--- Dataset ---

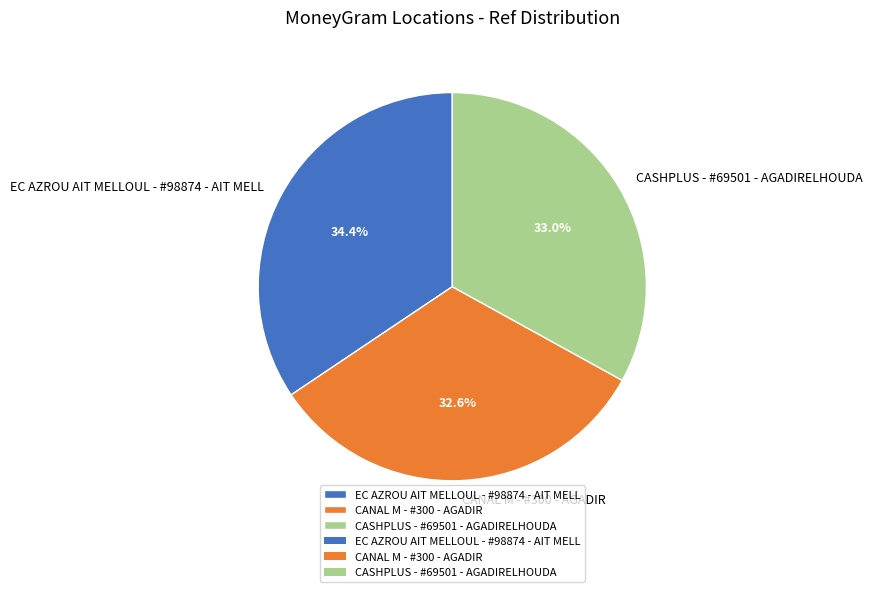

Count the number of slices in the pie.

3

---
--- Dataset ---

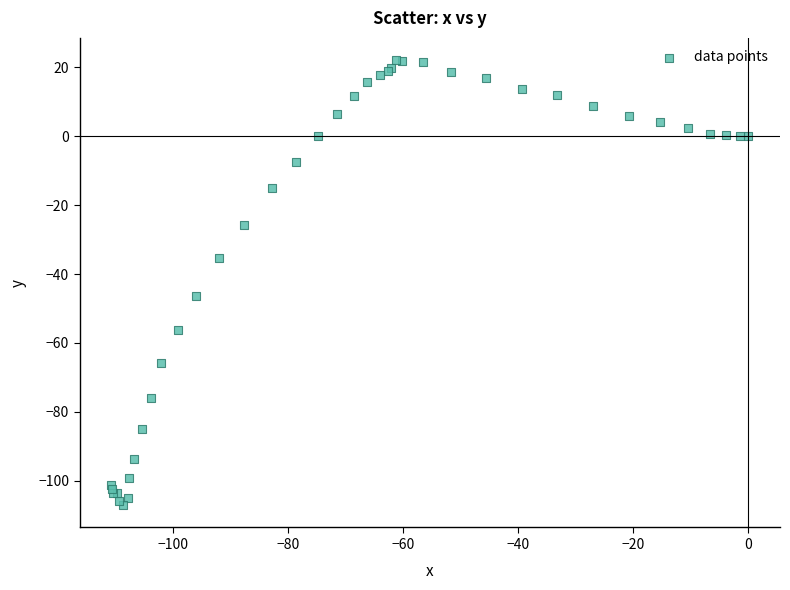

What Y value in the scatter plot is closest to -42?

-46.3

---
--- Dataset ---

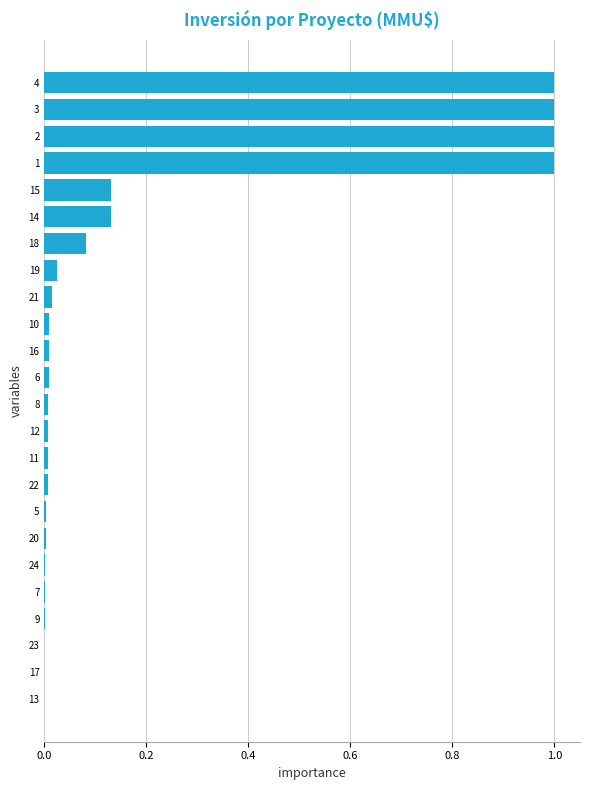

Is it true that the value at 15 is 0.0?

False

---

-- Work task --
Which of the lines above contain the word "value"? Locate each one and copy it out.

-- Answer to this task --
What Y value in the scatter plot is closest to -42?
Is it true that the value at 15 is 0.0?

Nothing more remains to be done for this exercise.